Estamos tratando de comprender cómo se comportan los microbios cuando se cultivan en condiciones que imitan las condiciones de la vida real, con el objetivo de determinar los mecanismos que impulsan los cambios fenotípicos en las comunidades de múltiples especies en comparación con el crecimiento de monocultivos. A través de la utilización de este sistema in vitro, hemos caracterizado una vía molecular que impulsa a los recalcitrantes de Pseudomonas aeruginosa, un patógeno notorio en el contexto de las infecciones de las vías respiratorias por fibrosis quística. Debido a su formato de placa de 96 pocillos y con condiciones de crecimiento que reflejan las observadas en el pulmón de fibrosis quística, podemos explorar una amplia gama de interacciones del microbioma con facilidad.
Hemos obtenido información sobre los mecanismos que subyacen a la susceptibilidad de los microbios a los antimicrobianos en un contexto totalmente microbiano. Nuestro modelo sirve como puente entre las observaciones clínicas y el trabajo de laboratorio individual en la investigación de la fibrosis quística, ofreciendo una herramienta valiosa para estudiar diversas interacciones del microbioma. Para comenzar, prepare todos los reactivos y medios necesarios.
Para el experimento de cocultivo, centrifugar los cultivos bacterianos durante la noche y lavar las células con PBS estéril. Después de centrifugar, deseche el sobrenadante con cuidado y vuelva a suspender cada pellet en un mililitro de medio de esputo artificial diluido en agua 1X o base ASM. Mida la densidad óptica de 1 a 10 muestras diluidas a 600 nanómetros en un espectrofotómetro o en un lector de placas.

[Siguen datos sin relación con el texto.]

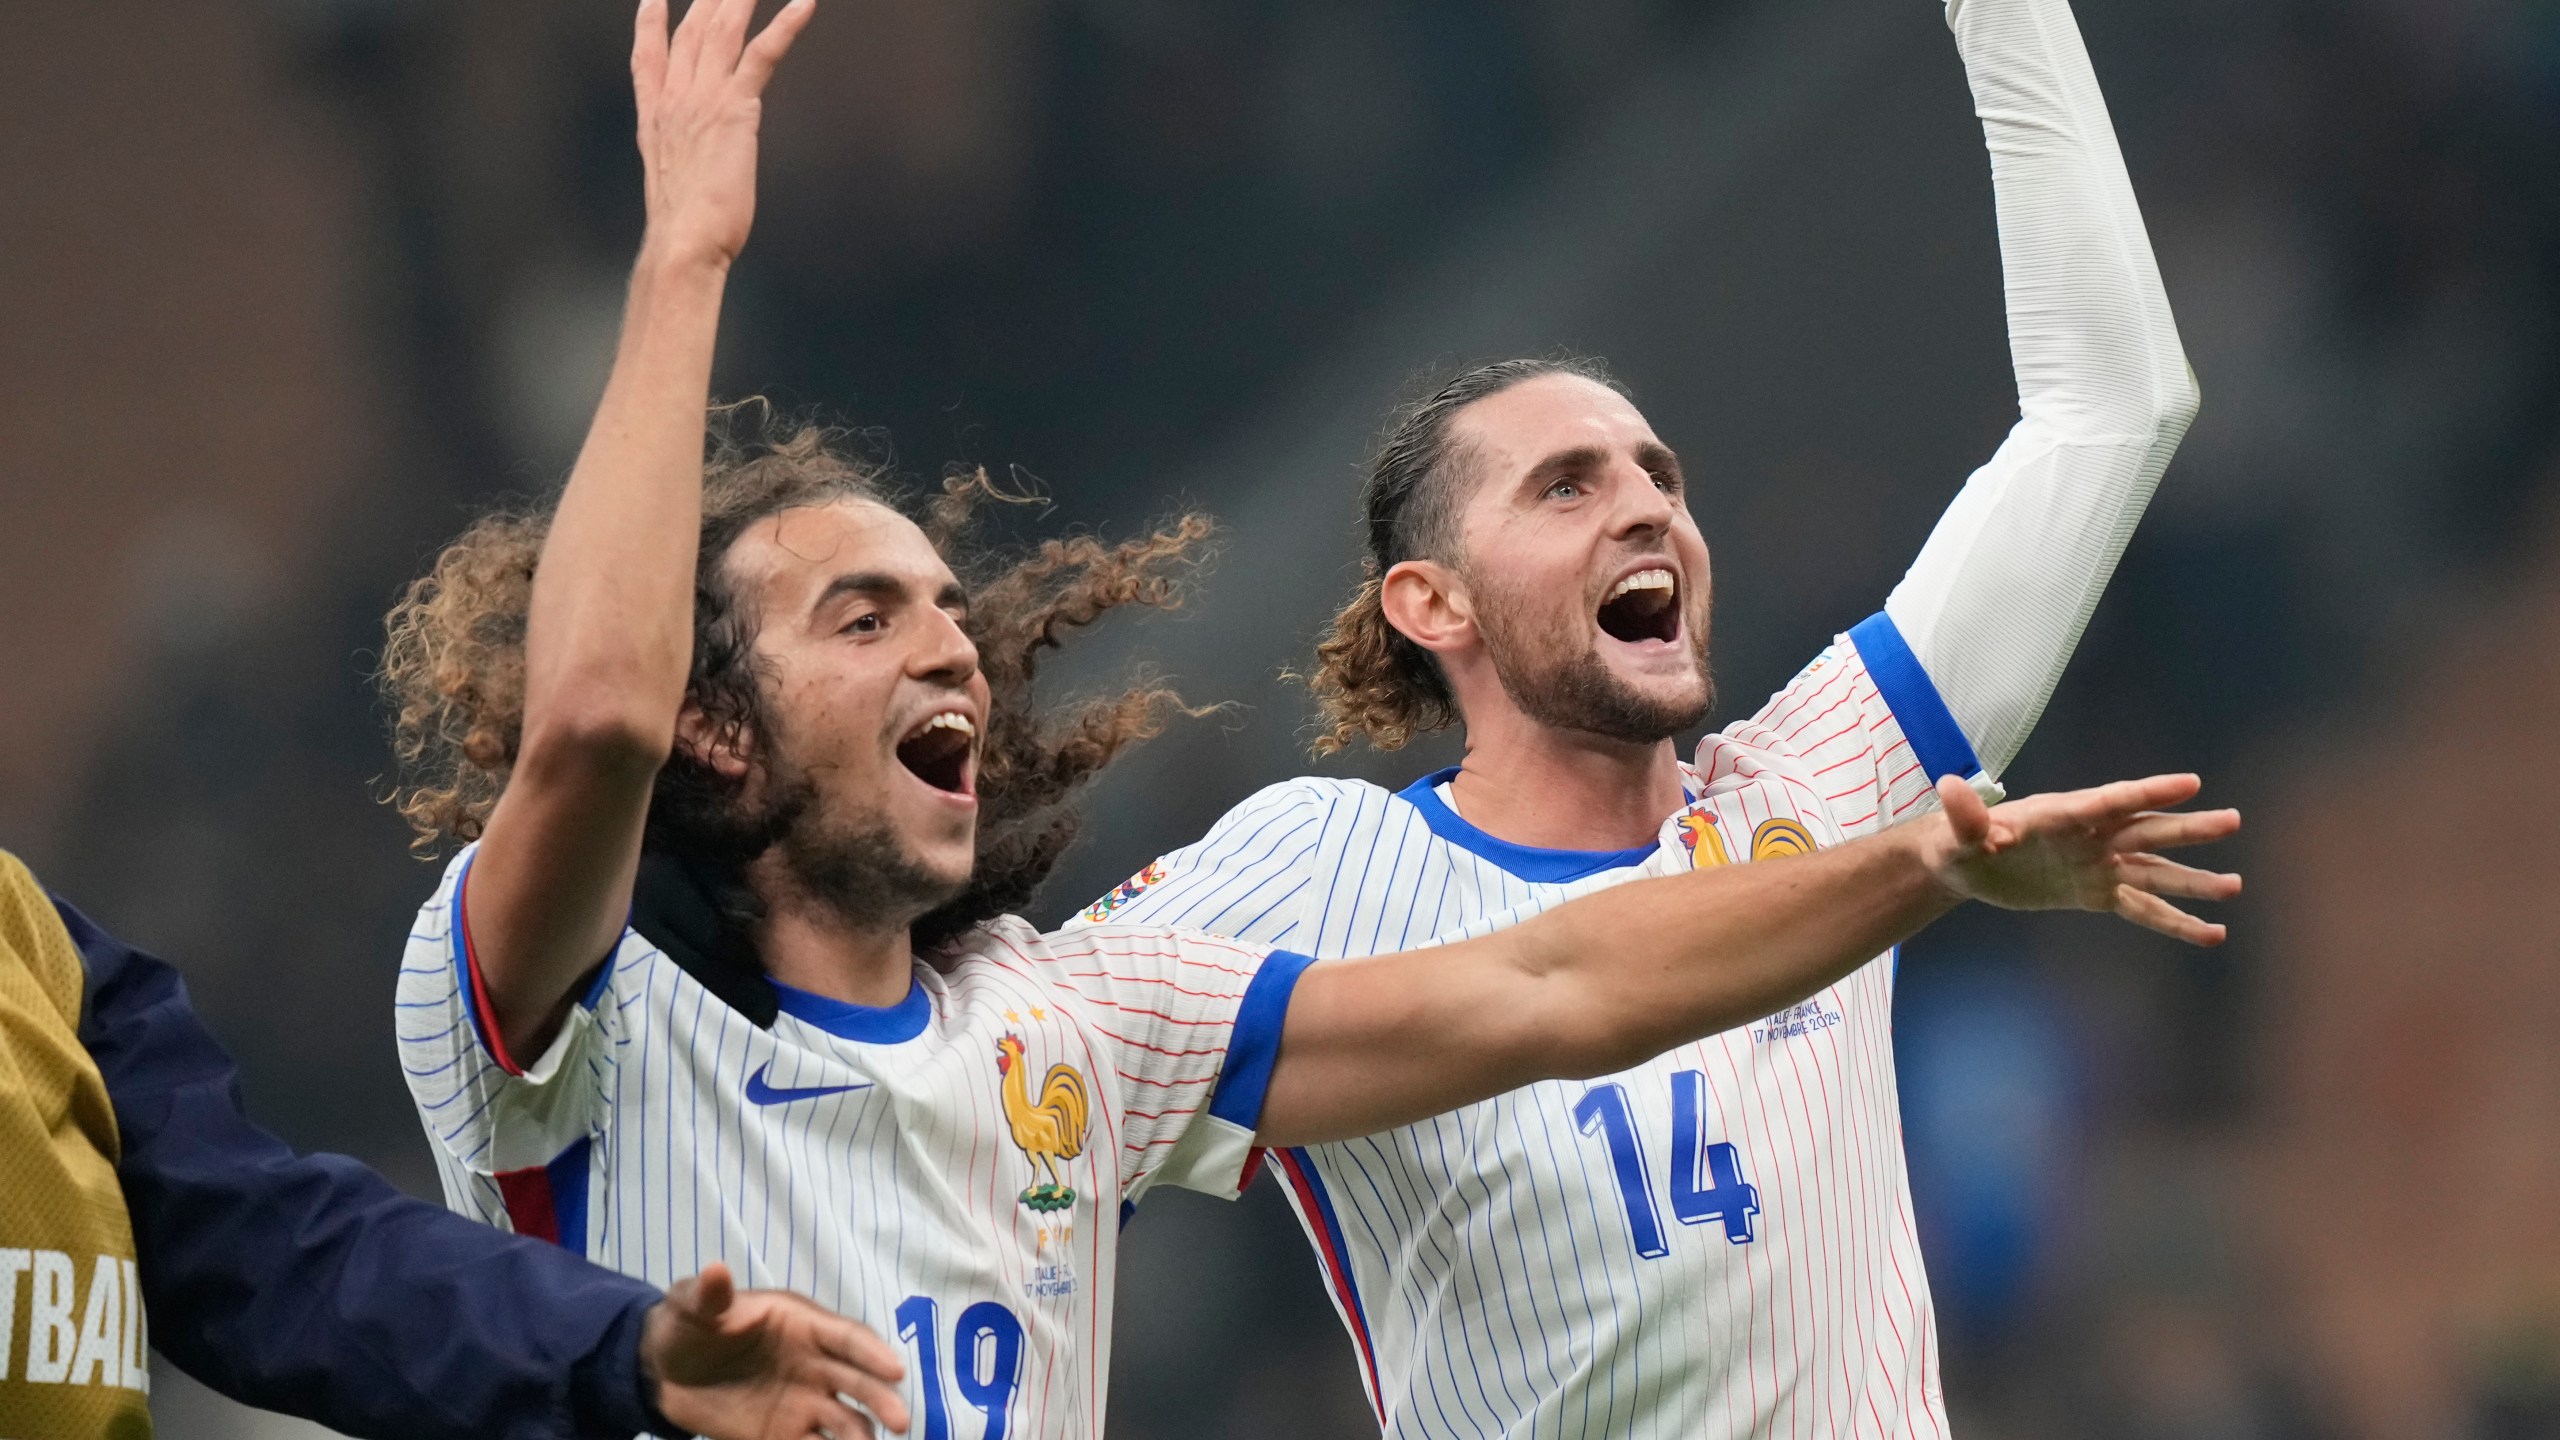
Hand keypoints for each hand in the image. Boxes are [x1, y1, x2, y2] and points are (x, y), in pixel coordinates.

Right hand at [631, 0, 815, 270]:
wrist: (684, 241)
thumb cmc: (685, 230)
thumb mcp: (674, 186)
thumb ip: (682, 163)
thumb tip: (694, 172)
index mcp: (655, 117)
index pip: (647, 57)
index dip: (650, 23)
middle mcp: (674, 99)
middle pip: (691, 30)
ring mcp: (702, 98)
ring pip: (723, 30)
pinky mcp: (736, 107)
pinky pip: (763, 53)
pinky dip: (785, 25)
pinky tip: (804, 3)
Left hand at [645, 1263, 909, 1438]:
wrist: (665, 1371)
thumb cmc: (688, 1326)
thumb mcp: (691, 1306)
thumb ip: (708, 1297)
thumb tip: (715, 1271)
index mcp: (803, 1326)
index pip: (846, 1338)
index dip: (872, 1352)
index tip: (895, 1370)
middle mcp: (813, 1365)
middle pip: (858, 1382)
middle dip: (881, 1400)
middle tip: (902, 1422)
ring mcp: (802, 1402)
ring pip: (845, 1420)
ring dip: (861, 1435)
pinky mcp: (784, 1435)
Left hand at [1925, 771, 2240, 944]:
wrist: (1966, 864)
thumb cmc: (1960, 843)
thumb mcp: (1958, 834)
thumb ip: (1964, 817)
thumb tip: (1948, 786)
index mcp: (2062, 816)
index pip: (2110, 802)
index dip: (2149, 793)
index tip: (2191, 783)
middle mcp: (2089, 838)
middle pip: (2145, 831)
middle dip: (2187, 829)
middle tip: (2232, 820)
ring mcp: (2098, 866)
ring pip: (2153, 872)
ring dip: (2192, 880)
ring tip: (2234, 886)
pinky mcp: (2096, 894)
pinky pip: (2142, 909)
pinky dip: (2174, 922)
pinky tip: (2211, 934)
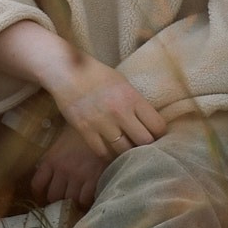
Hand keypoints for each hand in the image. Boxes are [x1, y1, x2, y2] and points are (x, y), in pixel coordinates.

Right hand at [0, 21, 165, 156]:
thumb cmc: (97, 75)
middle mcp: (120, 112)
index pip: (158, 125)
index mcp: (132, 97)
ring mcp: (102, 123)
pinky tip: (110, 154)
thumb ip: (136, 103)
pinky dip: (108, 156)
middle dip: (147, 147)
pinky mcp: (85, 131)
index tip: (157, 136)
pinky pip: (102, 152)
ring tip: (128, 153)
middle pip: (144, 141)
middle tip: (144, 148)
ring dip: (128, 154)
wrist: (66, 72)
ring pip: (124, 151)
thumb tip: (149, 123)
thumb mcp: (123, 83)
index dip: (160, 134)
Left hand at [31, 126, 109, 207]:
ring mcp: (78, 176)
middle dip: (57, 200)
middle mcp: (62, 170)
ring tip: (76, 202)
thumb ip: (54, 158)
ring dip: (72, 203)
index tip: (43, 197)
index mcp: (51, 159)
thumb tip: (49, 172)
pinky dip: (86, 202)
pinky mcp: (94, 179)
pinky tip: (88, 198)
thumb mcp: (62, 141)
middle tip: (63, 201)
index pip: (37, 184)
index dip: (39, 194)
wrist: (103, 125)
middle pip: (53, 196)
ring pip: (69, 200)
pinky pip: (85, 199)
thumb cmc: (81, 131)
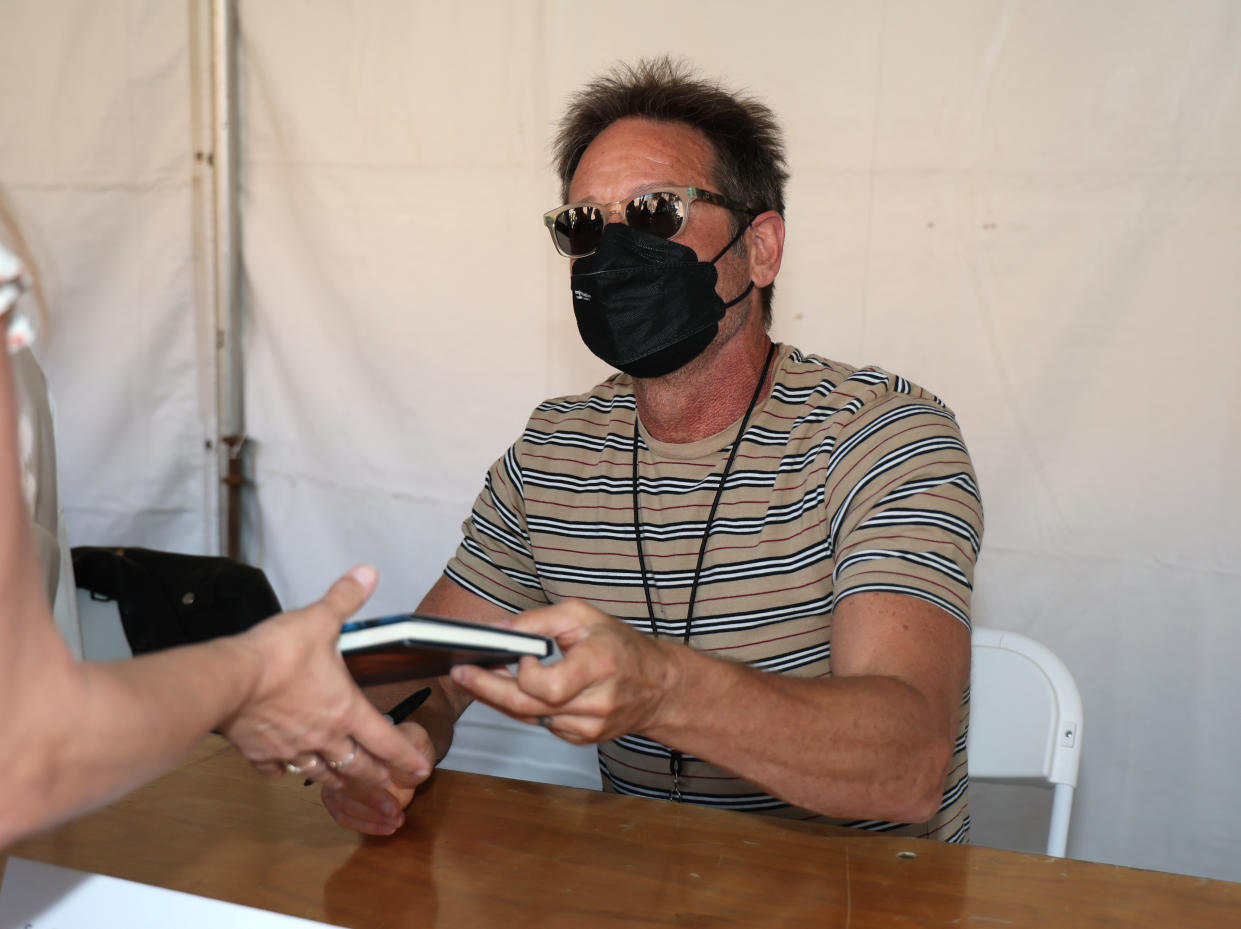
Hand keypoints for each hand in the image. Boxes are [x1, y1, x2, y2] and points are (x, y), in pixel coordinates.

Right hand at [217, 565, 432, 792]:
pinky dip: (286, 772)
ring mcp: (292, 749)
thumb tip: (367, 573)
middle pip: (358, 767)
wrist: (227, 680)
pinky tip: (287, 770)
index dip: (406, 758)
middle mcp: (324, 737)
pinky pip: (278, 771)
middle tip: (391, 793)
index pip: (386, 741)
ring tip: (348, 791)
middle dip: (377, 781)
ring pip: (322, 775)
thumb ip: (346, 597)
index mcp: (345, 710)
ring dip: (339, 784)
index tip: (421, 771)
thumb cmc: (277, 654)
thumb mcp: (319, 619)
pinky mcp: (260, 754)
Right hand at [320, 721, 431, 834]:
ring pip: (340, 802)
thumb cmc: (409, 743)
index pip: (356, 760)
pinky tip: (385, 828)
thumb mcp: (417, 740)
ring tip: (395, 822)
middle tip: (395, 813)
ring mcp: (333, 775)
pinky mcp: (334, 795)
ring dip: (368, 817)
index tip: (395, 798)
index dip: (374, 782)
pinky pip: (340, 814)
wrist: (404, 750)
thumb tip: (417, 772)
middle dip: (371, 802)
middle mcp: (338, 755)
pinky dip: (361, 824)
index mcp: (356, 736)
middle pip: (344, 783)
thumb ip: (414, 751)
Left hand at [450, 600, 675, 743]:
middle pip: (528, 706)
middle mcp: (595, 702)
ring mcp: (588, 727)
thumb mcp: (583, 616)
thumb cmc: (621, 646)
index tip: (517, 656)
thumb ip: (538, 620)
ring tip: (477, 677)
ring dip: (499, 698)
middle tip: (460, 673)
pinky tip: (513, 690)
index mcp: (598, 666)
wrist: (659, 687)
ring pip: (529, 718)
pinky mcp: (582, 738)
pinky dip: (524, 707)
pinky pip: (541, 724)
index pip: (548, 685)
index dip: (525, 673)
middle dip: (487, 689)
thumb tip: (497, 630)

Diluya cada muestra bacteriana hasta una densidad óptica final de 600 nanómetros de 0,01 y haga un vórtice completo durante cinco segundos. Agregue 100 microlitros de las suspensiones de monocultivo y cocultivo a tres pocillos separados de una placa de plástico estéril de fondo plano de 96 pocillos e incube la placa durante 24 horas a 37 grados Celsius en condiciones anóxicas. A continuación, con una pipeta multicanal, retire las células planctónicas sueltas y reponga las biopelículas preformadas con 100 microlitros de ASM fresco o el reactivo de tratamiento deseado.
Después de aspirar las células planctónicas, lave suavemente las biopelículas dos veces con 125 microlitros de PBS estéril y deseche la solución de lavado. Agregue 50 microlitros de PBS estéril. Y usando un replicador de 96 pines, raspó suavemente las células de la placa.
Transfiera las células de biopelícula resuspendidas a la fila A de una nueva placa estéril de 96 pocillos y realice una dilución en serie 10X. Coloque de tres a cinco microlitros de cada muestra de dilución en las placas de agar. Después de que las manchas de inoculación se sequen, incube las placas de manera adecuada.
Se observaron varios fenotipos, incluyendo una reducción en el número de recuentos de células viables de Pseudomonas aeruginosa y Staphylococcus aureus cuando se cultivaron en una comunidad planctónica mixta en comparación con el monocultivo. Se observó un aumento en el crecimiento polimicrobiano de Streptococcus sanguinis y un crecimiento de comunidad mixta de Prevotella melaninogenica.